Well, SpaceX has a 'tourist' mission planned for this year, and its not very likely to slip much.

https://www.space.com/spacex-unveils-inspiration4-all-privat...


I think more stunning than sad. Indicates some serious missteps on Virgin and BO's part.


> It's exciting to see BO making progress on their campaign to catch SpaceX in the commercial launch space.

They are actually falling behind faster then they are catching up.

> I'm curious whether the slow, deliberative approach they show here will pay off in reliability, ability to scale, etc once they start putting kgs in orbit.

This such a strange thing to consider. The logic that if you just go super slow for long enough, then once you start you will automatically go super fast? Why would that be the case? Of course once they put one kg into orbit, they will put more kg into orbit faster then SpaceX did in 2008. But that is strange definition of 'pay off', in fact its the opposite, its that you didn't get 'pay off' for 10+ years.

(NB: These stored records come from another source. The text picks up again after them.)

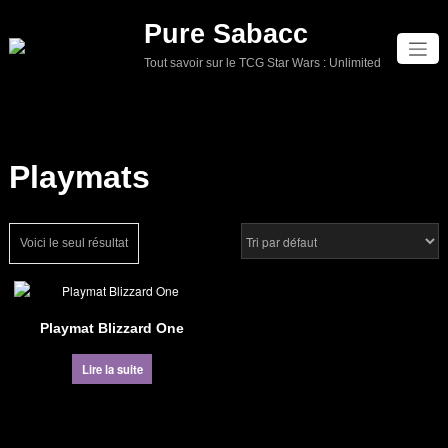
Aller
Pure Sabacc
au
contenu
Tout savoir sur le TCG Star Wars : Unlimited
Playmats
Voici le seul résultat
Playmat Blizzard One
Lire la suite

Believing that once they finally launch something after 20+ years of moving incredibly slowly, it will simply take of like crazy and they will launch some huge number is just not how the rocket industry works.

SpaceX has scaled faster then literally any space company ever, and is increasing the speed of its scaling over time. funds.

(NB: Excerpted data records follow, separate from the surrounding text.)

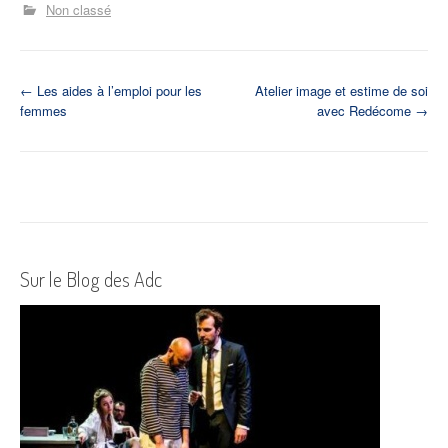
Non classé
N
←
Les aides à l’emploi pour les
Atelier image et estime de soi
femmes
avec Redécome
→
a
v
i
g
a
Sur le Blog des Adc
t
i
o
n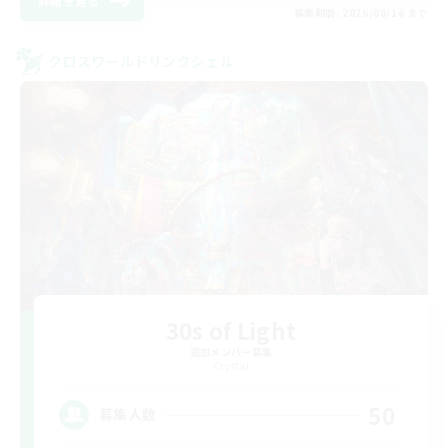
詳細を見る
募集期間: 2026/08/16 まで
クロスワールドリンクシェル
30s of Light
追加メンバー募集
Crystal
50
募集人数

SpaceX has the highest reliability of basically any rocket, no other rocket is human rated, rated for all DoD and NASA flights and has the lowest insurance cost in the industry.

The simply fact is, BO and SpaceX have existed for the same amount of time. BlueOrigin had massive amounts of money put in it, literally billion, many, many billions and they will invest a number of extra billions before they get to their first orbital launch, or probably first significant revenue. Basically all paid of of pocket by Bezos.

SpaceX started with an investment from Musk on the order of 80M and everything since then has been raised threw revenue and private investment.

This race has started 20 years ago, it doesn't start when BO put 1kg into orbit.

In fact, I would argue Bezos whole strategy has been an utter disaster. BO was started to test out landing things, but before they ever even tested orbital landing, SpaceX has already mastered it. Bezos could have invested in SpaceX around 2010 and put the rest of his money into what is need in-space and he would be 10x further along in his plans.

If Bezos goal was millions of people living in space, it would make way more sense to take all those billions he invest in New Glenn, into building moon water mining system. Rather then being a slow copy of SpaceX that is always 10 steps behind.

Together they could achieve so much more, but apparently another heavy lift launcher in a market that already has to many is what he wants to spend money on.